Consolidation, aka "internal outsourcing," has become a fairly common cost-cutting measure among media companies with several papers, allowing functions to be centralized under one roof. In this case, the Cox Media Group has decided to centralize copy editing and page design in Dayton and West Palm Beach — meaning if you're a copy editor or designer at the AJC or the Statesman, you'll likely have to find another job unless you're willing to move.
In the case of staff illustrators, Joseph's email suggests that only those now working in Austin and West Palm Beach will be retained, but the wording's a little unclear. There are other changes listed that affect marketing and ad production, but the only thing likely to impact readers is that customer service — the people you call when your paper hasn't been delivered — will be based in Atlanta.
Apart from the loss of more local jobs, what's the bottom line here? Well, in this age of outsourcing, consolidation can make a fair amount of fiscal sense where some functions are concerned. CL's previous owner, for instance, thought it was a good idea to centralize page design in Atlanta. I'm sure the move saved a few shekels, but it made the editors in other cities justifiably resentful that they weren't able to sit down face-to-face with their designers. When our company changed hands, that structure was one of the first things to be scrapped.
Consolidating copy editing is likewise a money-saver, but the downside is that someone living in Texas or Florida is less likely to catch, say, the misspelling of an Atlanta street name or an error having to do with a local high school. Obviously, it's a calculated trade-off designed, in Joseph's words, "to ensure we are operating as efficiently as possible" so the AJC can "stay competitive." The days when Cox would sit by and allow its flagship newspaper to bleed a million dollars a week are long since over.

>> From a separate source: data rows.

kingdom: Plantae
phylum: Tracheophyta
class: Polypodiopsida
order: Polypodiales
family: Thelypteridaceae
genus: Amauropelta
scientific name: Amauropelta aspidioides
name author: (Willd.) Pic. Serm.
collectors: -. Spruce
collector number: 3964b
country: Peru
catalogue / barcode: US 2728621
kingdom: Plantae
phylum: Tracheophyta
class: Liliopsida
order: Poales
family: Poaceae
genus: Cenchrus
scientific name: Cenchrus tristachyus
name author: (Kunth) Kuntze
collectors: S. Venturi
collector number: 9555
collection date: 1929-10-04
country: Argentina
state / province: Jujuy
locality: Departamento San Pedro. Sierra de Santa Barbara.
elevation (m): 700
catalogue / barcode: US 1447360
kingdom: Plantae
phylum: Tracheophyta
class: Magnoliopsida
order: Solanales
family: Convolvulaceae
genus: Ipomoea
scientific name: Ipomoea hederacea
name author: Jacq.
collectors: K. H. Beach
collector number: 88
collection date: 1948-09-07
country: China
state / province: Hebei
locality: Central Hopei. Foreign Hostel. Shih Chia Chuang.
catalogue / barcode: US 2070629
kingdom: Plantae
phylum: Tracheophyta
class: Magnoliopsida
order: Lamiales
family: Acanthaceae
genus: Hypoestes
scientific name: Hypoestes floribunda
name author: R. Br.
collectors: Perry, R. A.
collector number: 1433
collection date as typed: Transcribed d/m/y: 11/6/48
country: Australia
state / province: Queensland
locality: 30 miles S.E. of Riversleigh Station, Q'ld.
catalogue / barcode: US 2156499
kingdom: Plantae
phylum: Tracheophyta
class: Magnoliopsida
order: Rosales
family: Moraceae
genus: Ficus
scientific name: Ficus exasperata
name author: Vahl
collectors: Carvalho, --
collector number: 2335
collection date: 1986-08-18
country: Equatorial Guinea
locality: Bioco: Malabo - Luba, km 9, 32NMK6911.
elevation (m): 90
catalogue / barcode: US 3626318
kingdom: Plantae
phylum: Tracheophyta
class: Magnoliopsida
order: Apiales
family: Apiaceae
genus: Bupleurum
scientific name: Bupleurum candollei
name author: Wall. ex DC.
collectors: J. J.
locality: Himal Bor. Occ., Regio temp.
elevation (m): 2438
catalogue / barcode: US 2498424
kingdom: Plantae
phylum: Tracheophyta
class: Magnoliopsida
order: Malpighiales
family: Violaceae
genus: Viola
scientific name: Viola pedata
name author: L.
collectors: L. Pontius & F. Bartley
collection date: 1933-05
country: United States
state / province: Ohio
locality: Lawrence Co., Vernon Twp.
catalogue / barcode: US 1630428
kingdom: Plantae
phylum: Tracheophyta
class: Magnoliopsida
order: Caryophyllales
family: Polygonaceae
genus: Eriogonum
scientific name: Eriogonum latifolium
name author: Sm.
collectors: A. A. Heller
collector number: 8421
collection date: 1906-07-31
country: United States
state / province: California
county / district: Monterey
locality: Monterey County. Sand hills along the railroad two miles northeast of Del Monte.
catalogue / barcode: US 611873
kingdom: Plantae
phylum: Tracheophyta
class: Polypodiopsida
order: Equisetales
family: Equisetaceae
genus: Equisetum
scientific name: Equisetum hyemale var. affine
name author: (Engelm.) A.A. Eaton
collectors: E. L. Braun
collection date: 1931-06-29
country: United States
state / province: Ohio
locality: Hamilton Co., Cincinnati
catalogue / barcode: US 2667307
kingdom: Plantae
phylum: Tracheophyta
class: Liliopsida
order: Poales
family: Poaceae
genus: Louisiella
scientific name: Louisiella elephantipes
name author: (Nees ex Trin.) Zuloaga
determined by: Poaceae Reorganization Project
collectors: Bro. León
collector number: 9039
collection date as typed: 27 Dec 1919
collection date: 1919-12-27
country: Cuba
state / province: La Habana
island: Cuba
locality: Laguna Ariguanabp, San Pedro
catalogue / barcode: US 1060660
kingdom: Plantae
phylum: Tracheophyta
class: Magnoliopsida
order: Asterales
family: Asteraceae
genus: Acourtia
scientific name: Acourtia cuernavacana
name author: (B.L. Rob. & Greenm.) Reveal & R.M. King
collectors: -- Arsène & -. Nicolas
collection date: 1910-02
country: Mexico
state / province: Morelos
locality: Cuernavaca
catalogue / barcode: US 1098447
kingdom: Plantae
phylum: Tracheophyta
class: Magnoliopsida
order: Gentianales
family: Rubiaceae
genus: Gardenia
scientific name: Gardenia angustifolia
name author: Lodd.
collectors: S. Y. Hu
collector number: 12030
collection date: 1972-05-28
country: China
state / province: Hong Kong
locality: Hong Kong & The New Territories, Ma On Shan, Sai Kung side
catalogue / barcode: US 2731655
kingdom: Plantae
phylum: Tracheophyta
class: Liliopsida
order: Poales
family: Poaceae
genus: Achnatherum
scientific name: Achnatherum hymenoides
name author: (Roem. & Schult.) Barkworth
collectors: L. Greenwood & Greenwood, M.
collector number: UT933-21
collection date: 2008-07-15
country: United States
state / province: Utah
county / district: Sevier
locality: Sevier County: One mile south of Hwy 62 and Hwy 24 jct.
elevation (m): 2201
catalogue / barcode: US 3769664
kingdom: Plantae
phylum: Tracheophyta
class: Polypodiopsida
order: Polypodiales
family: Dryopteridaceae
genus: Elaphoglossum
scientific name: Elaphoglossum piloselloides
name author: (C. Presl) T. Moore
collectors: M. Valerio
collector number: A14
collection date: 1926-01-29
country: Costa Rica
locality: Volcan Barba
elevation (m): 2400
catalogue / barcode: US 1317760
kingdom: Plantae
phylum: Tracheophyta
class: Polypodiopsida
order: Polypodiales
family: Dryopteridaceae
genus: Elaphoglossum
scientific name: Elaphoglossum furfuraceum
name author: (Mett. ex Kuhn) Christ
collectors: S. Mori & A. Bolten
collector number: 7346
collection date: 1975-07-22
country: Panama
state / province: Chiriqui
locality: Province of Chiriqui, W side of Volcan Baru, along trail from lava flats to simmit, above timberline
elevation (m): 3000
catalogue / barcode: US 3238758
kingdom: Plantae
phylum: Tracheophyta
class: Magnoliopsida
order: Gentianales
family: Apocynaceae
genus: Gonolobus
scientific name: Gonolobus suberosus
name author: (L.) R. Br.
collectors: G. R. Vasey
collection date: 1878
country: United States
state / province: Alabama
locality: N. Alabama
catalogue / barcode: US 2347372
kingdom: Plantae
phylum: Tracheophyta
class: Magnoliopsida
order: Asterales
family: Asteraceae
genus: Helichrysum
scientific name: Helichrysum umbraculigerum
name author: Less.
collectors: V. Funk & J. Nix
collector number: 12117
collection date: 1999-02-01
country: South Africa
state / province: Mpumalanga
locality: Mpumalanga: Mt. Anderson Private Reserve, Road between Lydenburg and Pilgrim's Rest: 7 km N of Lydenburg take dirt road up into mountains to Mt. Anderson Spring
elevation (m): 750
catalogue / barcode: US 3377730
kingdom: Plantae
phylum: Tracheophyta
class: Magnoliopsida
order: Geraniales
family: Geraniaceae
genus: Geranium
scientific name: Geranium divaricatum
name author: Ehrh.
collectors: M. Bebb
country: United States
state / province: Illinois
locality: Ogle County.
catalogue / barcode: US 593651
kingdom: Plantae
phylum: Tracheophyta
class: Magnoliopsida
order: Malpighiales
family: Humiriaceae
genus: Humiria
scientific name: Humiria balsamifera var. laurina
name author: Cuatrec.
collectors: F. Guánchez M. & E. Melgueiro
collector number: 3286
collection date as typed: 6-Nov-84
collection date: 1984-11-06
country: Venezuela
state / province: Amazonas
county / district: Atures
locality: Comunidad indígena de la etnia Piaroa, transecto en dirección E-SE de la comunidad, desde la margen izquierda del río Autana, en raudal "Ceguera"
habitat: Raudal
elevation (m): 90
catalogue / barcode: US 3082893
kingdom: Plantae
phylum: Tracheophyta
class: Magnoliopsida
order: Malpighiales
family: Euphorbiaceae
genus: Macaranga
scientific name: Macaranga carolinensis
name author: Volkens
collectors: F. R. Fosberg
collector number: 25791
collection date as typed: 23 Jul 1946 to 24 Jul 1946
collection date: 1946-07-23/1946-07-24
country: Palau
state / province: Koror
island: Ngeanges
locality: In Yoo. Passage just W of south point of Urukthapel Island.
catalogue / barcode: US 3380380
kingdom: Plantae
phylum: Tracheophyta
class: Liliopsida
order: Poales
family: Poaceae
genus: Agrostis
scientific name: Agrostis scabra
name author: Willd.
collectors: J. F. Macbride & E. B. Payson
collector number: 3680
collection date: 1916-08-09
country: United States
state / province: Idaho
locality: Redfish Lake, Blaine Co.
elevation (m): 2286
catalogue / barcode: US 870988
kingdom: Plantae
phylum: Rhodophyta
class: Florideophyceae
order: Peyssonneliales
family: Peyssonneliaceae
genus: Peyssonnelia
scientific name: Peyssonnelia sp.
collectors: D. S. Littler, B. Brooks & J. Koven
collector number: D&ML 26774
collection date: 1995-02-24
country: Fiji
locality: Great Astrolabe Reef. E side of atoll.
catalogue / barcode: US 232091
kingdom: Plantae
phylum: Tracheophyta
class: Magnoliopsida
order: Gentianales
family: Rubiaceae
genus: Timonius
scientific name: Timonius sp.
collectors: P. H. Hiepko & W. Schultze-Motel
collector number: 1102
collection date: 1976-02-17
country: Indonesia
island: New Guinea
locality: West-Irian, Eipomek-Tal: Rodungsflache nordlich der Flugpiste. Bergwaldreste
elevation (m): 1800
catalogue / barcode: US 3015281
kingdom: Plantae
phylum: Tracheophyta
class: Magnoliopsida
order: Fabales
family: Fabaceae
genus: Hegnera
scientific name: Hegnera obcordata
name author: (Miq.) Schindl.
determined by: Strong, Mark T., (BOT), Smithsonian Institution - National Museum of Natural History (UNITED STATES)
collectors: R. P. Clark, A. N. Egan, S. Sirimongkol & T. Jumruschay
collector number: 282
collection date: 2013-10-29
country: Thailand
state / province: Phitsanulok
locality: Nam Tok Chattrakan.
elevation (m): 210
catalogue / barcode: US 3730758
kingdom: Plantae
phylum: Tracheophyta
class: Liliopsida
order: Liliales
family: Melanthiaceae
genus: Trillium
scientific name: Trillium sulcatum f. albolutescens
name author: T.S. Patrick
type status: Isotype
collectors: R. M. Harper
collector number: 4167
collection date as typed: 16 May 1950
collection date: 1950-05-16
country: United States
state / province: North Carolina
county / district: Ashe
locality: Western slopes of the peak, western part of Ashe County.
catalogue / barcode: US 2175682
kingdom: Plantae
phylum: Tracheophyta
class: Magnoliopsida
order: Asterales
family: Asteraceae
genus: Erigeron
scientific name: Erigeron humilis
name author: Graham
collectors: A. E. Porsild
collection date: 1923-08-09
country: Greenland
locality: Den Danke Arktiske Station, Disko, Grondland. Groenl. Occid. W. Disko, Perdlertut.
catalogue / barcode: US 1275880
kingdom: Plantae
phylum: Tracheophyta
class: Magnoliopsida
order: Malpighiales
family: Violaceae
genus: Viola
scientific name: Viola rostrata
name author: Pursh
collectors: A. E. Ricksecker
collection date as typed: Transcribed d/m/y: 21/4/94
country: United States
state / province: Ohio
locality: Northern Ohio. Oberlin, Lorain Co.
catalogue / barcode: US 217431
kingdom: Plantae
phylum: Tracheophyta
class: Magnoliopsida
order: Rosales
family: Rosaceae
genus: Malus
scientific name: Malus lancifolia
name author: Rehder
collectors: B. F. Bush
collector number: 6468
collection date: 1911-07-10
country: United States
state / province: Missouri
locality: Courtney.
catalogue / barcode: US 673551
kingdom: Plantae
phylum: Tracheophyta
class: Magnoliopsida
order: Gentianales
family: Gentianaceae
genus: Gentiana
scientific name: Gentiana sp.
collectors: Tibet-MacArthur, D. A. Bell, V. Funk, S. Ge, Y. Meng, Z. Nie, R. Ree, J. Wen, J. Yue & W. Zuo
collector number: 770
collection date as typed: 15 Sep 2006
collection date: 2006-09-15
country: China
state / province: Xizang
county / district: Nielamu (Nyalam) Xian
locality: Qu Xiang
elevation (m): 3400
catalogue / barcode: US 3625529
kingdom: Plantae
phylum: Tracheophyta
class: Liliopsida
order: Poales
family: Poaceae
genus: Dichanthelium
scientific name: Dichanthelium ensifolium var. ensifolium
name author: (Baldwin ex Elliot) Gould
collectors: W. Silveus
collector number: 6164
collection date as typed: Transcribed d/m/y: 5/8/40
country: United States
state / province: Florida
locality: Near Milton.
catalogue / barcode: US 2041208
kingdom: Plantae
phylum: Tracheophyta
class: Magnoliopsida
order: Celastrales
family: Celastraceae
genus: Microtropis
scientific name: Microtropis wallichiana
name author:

From now on, Joseph says, the next 18 months of changes at the AJC will be determined by the New World Order — er, I mean the New Operating Model, or NOM, as he repeatedly calls it. Interestingly, he tells staffers in a list of helpful FAQs not to talk about Fight Club — er, I mean NOM:
What should I do if I am contacted by the media?
If you are contacted by member of the media about the NOM announcement, please let them know that you are not authorized to speak on behalf of the company and ask them to contact Morieka Johnson, AJC Communications Manager at 404-526-5253.